▶ _Goals_:
1. In the forum thread on granite-ready cabinets, what weight per square foot is given for granite slabs?
2. List the usernames of everyone who posts in the forum thread on granite-ready cabinets.
━━━━━ Selected excerpt ━━━━━
# Cabinets Strong Enough For Granite?



## oh'mike (Sep 18, 2009)

How many cabinets make up the back bar? What are the sides made of?


----------



## WirelessG (Mar 22, 2009)

Yes, what are they made out of? In any event, I would be surprised if they couldn't hold the weight of the granite. Those slabs weight around 18 lbs/sqft. If a single cabinet is, say 2' x 3', that's 6 sq ft and the weight of the supported slab would be 108 lbs. The avergae guy weighs around 200 lbs. It's hard to imagine a guy sitting on a cabinet and having it collapse. Plus, I can't imagine that any manufacturer would sell cabinets so under designed that they could only bear the weight of laminate.

That's how I see it anyhow.


----------



## troubleseeker (Sep 25, 2006)

Even the least inexpensive cabinets I have ever seen are capable of supporting granite tops.


----------



## ThatDaveGuy (Dec 31, 2010)

Wireless nailed it, it is not the weight, it is the weight/sq ft, and there are a lot of things in your house with more than granite tops (think a full water heater or a fridge). As long as there are not any unsupported spans the granite will be fine.


----------



## DTproject (Jan 10, 2011)

Thanks for your input- After talking to the cabinet/kitchen dept at Home Depot we feel confident that the granite will be fine but I think we will do some simple reinforcements just to be sure. 
Sorry I posted and then disappeared, but the weekend is valuable time to get this project moving so no time for the computer or to answer the questions in re: to my question ....The face of the cabinets are Oak, but there is some particle board and that was what I was concerned about. 

Thanks to all who responded... this is a great site!


----------
━━━━━ Extracted data ━━━━━
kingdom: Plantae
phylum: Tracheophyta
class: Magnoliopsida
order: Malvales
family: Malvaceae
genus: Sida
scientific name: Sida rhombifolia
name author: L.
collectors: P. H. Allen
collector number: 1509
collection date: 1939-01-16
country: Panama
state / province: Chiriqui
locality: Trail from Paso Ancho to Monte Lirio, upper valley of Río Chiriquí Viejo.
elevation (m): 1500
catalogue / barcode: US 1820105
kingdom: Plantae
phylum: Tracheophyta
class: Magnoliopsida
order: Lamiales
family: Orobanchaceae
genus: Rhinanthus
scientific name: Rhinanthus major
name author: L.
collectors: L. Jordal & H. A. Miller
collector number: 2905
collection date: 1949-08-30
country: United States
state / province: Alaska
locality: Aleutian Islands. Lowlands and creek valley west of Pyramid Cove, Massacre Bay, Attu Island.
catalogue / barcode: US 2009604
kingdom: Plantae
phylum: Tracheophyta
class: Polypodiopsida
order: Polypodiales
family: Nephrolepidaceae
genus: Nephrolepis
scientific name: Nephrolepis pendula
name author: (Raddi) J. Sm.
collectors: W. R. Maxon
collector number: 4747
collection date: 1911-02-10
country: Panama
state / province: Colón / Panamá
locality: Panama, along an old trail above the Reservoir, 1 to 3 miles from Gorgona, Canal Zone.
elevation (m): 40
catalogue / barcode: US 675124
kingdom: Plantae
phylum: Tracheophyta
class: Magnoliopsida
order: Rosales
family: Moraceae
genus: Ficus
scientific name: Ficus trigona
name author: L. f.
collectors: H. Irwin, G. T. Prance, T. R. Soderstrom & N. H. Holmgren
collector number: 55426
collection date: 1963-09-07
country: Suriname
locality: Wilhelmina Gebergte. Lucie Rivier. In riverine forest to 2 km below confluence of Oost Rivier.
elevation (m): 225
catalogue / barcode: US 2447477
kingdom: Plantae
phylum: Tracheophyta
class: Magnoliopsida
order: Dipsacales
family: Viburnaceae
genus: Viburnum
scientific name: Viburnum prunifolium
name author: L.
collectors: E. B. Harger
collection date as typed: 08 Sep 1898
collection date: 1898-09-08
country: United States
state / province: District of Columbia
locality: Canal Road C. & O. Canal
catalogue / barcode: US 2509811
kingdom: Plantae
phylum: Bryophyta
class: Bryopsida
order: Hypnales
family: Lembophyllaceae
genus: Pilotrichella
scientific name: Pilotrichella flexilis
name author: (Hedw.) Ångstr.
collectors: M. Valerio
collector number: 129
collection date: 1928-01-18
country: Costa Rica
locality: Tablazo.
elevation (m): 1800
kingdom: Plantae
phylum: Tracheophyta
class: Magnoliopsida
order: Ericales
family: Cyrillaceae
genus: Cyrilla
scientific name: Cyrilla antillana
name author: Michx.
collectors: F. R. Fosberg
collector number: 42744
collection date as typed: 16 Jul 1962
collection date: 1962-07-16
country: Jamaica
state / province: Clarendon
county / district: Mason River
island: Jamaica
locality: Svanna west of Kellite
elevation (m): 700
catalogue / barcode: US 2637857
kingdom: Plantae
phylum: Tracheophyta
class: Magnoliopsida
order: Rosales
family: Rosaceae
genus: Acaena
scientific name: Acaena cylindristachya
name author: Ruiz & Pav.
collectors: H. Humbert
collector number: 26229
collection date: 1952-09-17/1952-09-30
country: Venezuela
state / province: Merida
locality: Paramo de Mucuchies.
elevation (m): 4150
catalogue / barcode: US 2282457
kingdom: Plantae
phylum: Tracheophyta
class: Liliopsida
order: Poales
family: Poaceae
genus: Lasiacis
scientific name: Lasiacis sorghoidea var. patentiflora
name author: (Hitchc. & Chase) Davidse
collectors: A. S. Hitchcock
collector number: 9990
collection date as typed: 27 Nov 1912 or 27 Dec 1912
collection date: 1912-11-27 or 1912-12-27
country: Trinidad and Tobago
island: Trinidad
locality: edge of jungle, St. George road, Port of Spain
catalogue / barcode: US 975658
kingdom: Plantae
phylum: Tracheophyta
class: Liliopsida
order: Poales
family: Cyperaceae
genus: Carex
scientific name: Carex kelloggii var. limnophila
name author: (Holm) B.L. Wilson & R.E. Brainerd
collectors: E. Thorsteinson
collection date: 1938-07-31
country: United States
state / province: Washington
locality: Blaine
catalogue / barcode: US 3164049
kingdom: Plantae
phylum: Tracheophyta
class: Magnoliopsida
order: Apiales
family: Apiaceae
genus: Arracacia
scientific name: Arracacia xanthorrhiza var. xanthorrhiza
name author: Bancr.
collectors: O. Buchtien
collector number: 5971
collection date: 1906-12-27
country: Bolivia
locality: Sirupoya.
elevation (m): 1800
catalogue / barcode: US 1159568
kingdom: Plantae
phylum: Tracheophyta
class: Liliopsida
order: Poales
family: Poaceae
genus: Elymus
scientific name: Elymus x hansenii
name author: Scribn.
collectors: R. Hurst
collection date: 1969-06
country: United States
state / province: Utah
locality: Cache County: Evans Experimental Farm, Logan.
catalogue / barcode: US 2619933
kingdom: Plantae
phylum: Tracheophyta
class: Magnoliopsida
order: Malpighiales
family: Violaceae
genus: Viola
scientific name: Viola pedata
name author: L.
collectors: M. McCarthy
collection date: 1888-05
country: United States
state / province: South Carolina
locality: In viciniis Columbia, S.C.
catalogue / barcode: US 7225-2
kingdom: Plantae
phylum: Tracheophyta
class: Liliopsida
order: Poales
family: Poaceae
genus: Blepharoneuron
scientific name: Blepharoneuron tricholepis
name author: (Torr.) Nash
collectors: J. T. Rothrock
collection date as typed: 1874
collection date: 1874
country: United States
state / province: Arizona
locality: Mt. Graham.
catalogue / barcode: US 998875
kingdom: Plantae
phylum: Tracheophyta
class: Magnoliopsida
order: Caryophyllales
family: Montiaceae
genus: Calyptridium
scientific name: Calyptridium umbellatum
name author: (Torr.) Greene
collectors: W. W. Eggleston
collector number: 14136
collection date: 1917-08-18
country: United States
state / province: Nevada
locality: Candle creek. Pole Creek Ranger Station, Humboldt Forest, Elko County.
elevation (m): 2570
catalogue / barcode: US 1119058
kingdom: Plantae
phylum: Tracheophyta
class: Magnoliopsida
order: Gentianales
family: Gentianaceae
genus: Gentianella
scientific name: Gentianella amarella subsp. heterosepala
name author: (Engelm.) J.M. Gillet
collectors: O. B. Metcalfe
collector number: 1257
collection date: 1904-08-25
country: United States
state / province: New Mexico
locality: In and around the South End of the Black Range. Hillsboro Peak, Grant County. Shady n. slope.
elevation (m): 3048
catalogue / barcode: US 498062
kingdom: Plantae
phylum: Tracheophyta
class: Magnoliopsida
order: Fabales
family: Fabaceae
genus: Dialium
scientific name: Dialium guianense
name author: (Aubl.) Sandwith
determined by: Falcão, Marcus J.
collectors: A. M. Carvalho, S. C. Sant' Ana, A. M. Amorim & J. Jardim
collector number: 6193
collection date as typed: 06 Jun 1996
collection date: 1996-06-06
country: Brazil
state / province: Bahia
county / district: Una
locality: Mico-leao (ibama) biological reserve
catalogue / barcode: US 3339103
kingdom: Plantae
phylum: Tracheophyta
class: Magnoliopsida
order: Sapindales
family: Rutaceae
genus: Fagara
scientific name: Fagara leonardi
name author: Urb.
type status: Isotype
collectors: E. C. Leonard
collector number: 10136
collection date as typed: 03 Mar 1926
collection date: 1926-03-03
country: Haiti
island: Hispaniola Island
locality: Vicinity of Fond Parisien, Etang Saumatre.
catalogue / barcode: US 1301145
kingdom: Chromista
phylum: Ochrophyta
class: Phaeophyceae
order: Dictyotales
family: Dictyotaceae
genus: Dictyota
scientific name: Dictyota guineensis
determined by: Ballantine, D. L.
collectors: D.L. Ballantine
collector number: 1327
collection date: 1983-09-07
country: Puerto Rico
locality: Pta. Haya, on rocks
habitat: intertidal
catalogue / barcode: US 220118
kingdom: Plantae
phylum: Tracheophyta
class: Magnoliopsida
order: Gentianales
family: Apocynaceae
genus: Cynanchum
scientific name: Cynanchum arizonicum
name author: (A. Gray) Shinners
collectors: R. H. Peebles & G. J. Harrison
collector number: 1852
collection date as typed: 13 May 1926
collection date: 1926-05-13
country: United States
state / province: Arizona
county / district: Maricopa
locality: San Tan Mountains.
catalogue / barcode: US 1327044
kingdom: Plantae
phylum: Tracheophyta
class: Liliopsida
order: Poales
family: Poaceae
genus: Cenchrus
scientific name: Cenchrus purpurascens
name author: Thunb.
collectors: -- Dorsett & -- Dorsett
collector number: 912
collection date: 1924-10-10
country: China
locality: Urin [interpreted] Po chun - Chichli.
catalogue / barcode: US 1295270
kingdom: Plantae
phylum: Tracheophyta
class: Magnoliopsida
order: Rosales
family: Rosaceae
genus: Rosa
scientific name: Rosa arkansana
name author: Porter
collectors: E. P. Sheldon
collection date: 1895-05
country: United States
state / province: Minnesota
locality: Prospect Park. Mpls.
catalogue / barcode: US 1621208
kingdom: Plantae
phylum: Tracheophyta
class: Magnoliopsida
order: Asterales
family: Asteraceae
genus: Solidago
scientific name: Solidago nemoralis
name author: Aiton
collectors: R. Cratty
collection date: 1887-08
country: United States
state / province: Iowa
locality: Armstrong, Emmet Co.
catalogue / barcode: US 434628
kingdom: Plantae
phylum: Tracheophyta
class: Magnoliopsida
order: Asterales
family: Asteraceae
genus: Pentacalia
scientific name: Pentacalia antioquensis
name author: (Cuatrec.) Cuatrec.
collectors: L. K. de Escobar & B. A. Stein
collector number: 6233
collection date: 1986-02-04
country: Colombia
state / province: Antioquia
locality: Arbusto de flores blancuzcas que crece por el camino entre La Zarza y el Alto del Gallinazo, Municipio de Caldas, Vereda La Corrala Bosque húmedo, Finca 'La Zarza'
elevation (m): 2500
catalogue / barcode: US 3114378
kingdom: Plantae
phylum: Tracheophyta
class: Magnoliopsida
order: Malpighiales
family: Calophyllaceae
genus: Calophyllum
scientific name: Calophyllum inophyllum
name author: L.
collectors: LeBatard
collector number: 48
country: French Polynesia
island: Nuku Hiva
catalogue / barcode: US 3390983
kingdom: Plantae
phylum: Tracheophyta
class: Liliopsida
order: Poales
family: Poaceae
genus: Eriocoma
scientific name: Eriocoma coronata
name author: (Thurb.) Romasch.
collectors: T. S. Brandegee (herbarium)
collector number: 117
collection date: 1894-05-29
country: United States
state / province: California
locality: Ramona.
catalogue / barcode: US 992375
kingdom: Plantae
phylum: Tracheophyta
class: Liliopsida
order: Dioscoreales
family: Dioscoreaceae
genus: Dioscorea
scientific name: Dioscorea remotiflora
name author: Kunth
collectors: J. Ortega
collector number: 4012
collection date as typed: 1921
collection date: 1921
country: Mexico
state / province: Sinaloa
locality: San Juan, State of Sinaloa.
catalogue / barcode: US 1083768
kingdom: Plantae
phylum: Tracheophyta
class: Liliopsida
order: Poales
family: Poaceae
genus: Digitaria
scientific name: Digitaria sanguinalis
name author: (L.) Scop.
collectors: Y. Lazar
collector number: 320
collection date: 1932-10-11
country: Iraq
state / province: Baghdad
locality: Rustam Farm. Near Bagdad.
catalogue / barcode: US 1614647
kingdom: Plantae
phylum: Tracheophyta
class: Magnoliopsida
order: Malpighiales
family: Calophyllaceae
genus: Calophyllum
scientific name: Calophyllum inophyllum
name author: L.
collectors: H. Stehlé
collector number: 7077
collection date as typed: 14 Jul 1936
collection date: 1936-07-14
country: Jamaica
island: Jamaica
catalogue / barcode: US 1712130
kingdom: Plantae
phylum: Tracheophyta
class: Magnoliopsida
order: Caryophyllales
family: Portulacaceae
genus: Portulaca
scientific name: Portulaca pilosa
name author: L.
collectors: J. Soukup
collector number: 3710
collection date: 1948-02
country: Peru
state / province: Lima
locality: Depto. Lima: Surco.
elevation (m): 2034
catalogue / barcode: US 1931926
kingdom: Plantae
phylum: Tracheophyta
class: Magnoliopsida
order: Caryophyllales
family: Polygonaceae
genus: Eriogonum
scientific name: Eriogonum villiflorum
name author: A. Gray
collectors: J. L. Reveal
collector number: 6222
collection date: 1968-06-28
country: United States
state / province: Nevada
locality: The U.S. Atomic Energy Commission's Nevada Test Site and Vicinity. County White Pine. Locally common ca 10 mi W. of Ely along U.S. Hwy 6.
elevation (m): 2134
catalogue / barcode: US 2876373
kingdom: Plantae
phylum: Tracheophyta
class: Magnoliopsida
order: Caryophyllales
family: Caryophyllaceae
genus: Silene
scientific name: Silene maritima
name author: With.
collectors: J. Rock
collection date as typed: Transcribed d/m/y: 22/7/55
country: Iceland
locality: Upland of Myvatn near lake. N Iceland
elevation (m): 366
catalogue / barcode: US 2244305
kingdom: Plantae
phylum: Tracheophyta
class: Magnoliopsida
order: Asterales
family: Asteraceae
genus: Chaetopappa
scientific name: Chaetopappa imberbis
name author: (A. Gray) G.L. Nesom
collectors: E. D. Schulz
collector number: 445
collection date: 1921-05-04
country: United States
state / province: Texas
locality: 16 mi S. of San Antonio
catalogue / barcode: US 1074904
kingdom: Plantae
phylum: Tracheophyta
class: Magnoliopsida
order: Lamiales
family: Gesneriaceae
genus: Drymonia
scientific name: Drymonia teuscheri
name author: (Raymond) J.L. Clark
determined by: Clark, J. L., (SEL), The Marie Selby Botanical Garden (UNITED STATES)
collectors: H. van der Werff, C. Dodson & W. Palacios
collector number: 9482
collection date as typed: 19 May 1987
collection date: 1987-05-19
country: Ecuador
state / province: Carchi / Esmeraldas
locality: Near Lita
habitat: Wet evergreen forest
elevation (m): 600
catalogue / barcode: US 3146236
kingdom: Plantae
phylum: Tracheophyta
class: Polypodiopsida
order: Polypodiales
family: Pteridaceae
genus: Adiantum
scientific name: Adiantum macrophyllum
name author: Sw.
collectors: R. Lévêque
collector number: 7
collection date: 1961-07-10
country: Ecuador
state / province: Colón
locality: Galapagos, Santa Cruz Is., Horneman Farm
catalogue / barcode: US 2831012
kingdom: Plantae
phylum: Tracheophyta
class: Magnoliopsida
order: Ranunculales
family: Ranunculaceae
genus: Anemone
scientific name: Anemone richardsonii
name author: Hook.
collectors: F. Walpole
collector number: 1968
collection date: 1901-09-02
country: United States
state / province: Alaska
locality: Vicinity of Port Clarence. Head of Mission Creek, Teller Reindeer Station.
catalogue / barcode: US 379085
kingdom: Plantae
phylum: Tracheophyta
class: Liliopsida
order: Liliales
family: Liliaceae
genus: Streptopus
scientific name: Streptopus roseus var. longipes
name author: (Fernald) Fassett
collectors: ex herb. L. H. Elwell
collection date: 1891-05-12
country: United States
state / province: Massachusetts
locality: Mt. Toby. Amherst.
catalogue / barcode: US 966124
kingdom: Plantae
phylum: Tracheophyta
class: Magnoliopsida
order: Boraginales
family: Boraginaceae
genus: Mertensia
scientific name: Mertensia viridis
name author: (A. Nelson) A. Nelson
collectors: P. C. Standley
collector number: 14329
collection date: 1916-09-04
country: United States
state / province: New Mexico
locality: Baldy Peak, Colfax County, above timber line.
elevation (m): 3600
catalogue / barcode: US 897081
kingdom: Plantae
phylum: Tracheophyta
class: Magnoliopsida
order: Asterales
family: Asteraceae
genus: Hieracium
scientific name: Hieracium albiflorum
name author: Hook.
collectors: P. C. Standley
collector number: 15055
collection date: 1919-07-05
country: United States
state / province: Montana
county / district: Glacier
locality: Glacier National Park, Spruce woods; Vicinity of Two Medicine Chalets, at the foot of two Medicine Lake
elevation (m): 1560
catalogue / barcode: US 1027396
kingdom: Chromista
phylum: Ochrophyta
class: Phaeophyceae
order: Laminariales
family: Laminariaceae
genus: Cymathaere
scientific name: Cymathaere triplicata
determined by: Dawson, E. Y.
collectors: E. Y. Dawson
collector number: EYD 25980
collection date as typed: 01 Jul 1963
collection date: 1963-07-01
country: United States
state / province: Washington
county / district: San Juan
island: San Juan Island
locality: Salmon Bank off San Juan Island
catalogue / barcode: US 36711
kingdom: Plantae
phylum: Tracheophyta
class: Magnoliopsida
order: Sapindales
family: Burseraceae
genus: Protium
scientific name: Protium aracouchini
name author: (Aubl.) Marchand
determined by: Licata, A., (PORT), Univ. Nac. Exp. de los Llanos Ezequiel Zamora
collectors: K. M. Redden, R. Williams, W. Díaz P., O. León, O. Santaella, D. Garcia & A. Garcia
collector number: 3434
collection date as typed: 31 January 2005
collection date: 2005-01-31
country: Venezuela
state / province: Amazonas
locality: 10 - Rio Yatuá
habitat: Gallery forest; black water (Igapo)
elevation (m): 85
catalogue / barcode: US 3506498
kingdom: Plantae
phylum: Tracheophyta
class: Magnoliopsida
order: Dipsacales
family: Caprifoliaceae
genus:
━━━━━
▶ _Results in order_:
1. Around 18 lbs per square foot.

2. oh'mike, WirelessG, troubleseeker, ThatDaveGuy, DTproject